Le Pharaon avait décrété que tous les garçons nouveau-nés hébreux seraient jetés dans le Nil. Dans l’espoir de le sauver de son sort, Yo’hévèd, la mère de Moché, installa le bébé de trois mois dans une corbeille et le cacha dans les buissons qui poussaient le long de la rivière. La sœur aînée du bébé, Miryam, se tenait à distance pour observer ce qui lui arriverait.

« La fille de Pharaon descendit se baigner dans la rivière et elle vit la boîte au milieu des buissons… Elle l’ouvrit et vit l’enfant… Elle eut pitié de lui et dit : ‘C’est l’un des enfants des Hébreux’. » (Chemot 2 :5-6)

La Torah poursuit en relatant comment la fille du Pharaon adopta l’enfant et l’éleva comme son propre fils. « Elle lui donna le nom de Moché… parce que je l’ai tiré (Méchitihou) de l’eau. »

Purifier le Nil

Ce récit présente un détail qui nous laisse perplexes. Où fut exactement placée la corbeille de Moché ? Au début du récit de la Torah, nous lisons qu’ « elle la plaça, sur la rive du fleuve ». Ainsi, Moché n’aurait-il pas été mis dans le fleuve lui-même mais sur la rive du Nil. Cependant, quelques versets plus loin, la fille du Pharaon déclare : « Je l’ai tiré de l’eau ».

Le Gaon de Ragadchov propose une explication hala’hique (suivant la législation de la Torah) pour expliquer le changement d’emplacement de la corbeille. Le Nil, dont l’Égypte dépendait complètement pour sa subsistance, était adoré comme un dieu. C’est pourquoi il est impossible que la mère de Moché l’ait a priori placé dans le Nil, puisqu’il nous est interdit d’utiliser tout ce qui sert aux pratiques idolâtres, quand bien même il s’agit de sauver notre propre vie.

En revanche, la Torah stipule également que si un idolâtre renonce à son idole, elle s’en trouve « annihilée » et l’on peut s’en servir.

Nos Sages enseignent que la fille du Pharaon « descendit se baigner dans la rivière », non pour prendre un plaisir physique mais pour « se purifier des idoles de son père. » Le fait qu’elle renonce aux pratiques païennes de l’Égypte annula le statut d’idole de la rivière et ses eaux pouvaient désormais recevoir et abriter Moché. C’est donc à ce moment précis que la corbeille de Moché pénétra dans le Nil.

Mais pourquoi était-il important que Moché soit dans le Nil plutôt que caché sur la rive, dans les buissons ?
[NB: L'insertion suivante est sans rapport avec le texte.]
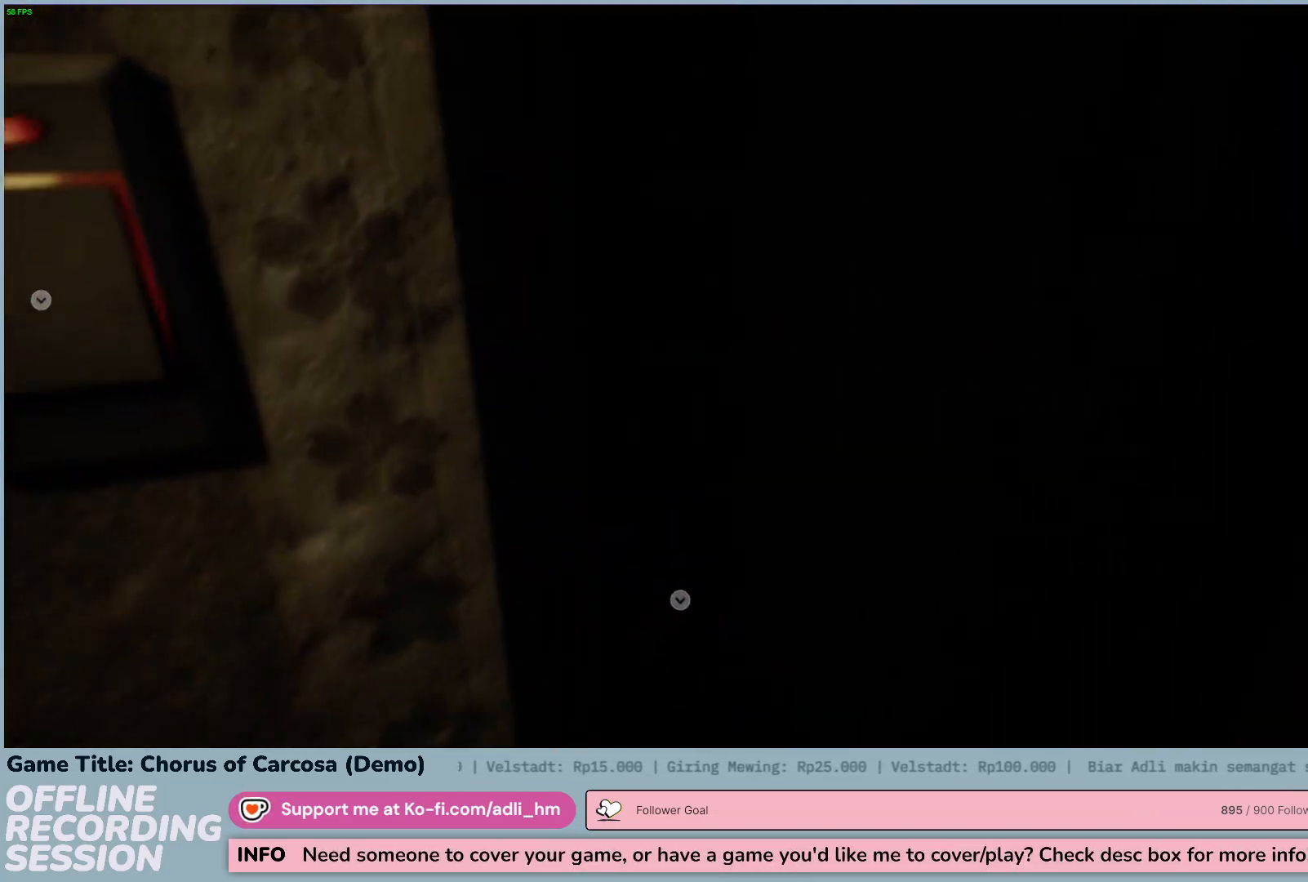
{"keys": ["d"], "events": [[183, "d", "up"], [283, "d", "down"]]}
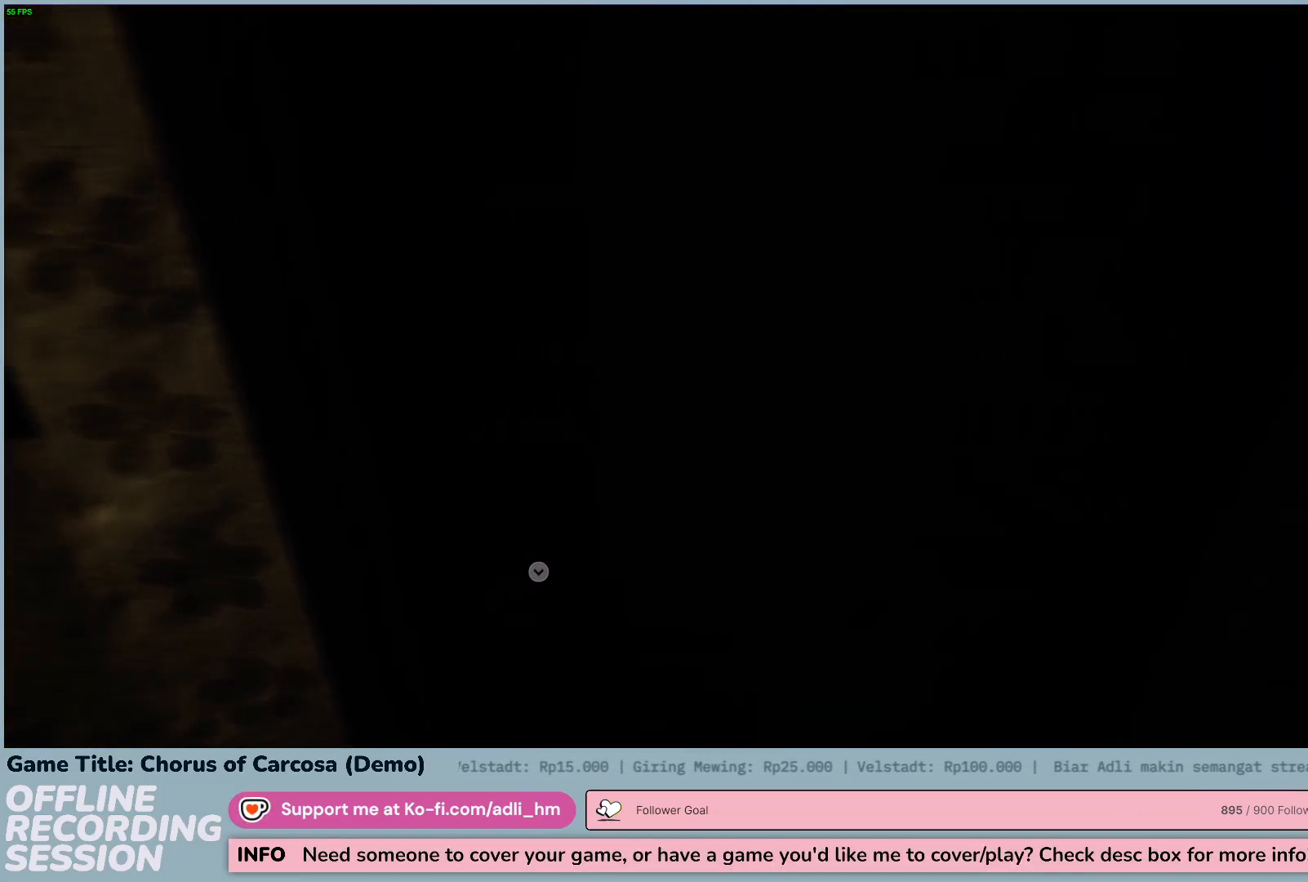
{"keys": ["w"], "events": [[217, "d", "up"], [383, "w", "down"]]}
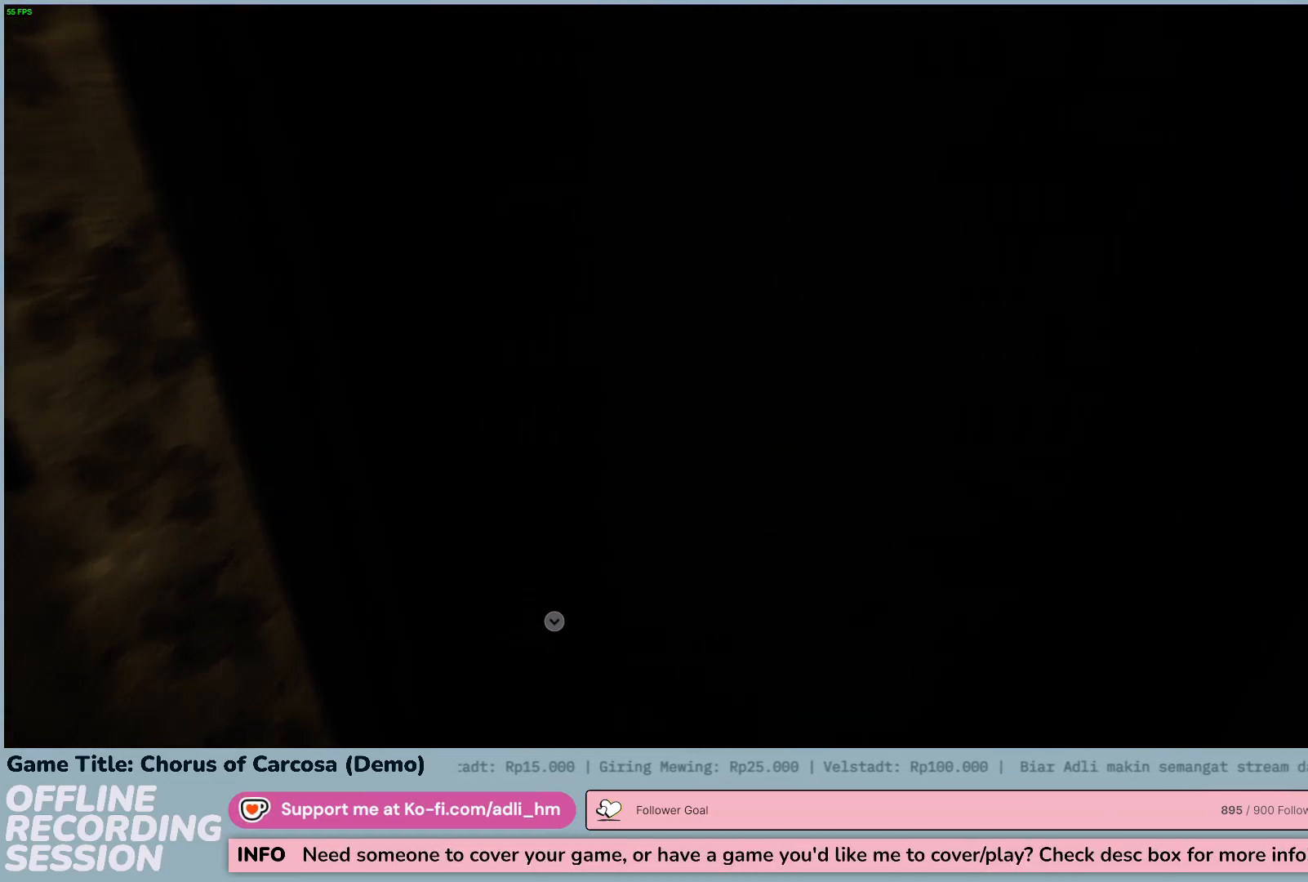
{"keys": [], "events": [[433, "w", "up"]]}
Le Midrach relate que les astrologues du Pharaon lui avaient dit que « le sauveur d’Israël périra par l’eau », ce qui explique également la raison d’être du décret ordonnant que les garçons hébreux soient jetés dans le Nil. Quand la corbeille de Moché fut dans la rivière, les astrologues dirent au Pharaon : « Le sauveur du Peuple juif a déjà été jeté dans la rivière. » C’est ainsi que l’entrée de Moché dans le Nil mit fin au décret du Pharaon.

Le berger de la foi

L’on se réfère à Moché comme à un Raaya Méhemna, un « berger fidèle » d’Israël. Mais cette expression signifie également « le berger de la foi », c’est-à-dire, celui qui nourrit son troupeau de foi. Le rôle essentiel de Moché était de nourrir la foi de son peuple pour qu’ils soient imprégnés de la connaissance de D.ieu et de la prise de conscience qu’ « il n’y a rien en dehors de Lui », que tous les « Nil » du monde ne sont pas des forces ou des réalités autonomes mais simplement des véhicules pour la subsistance.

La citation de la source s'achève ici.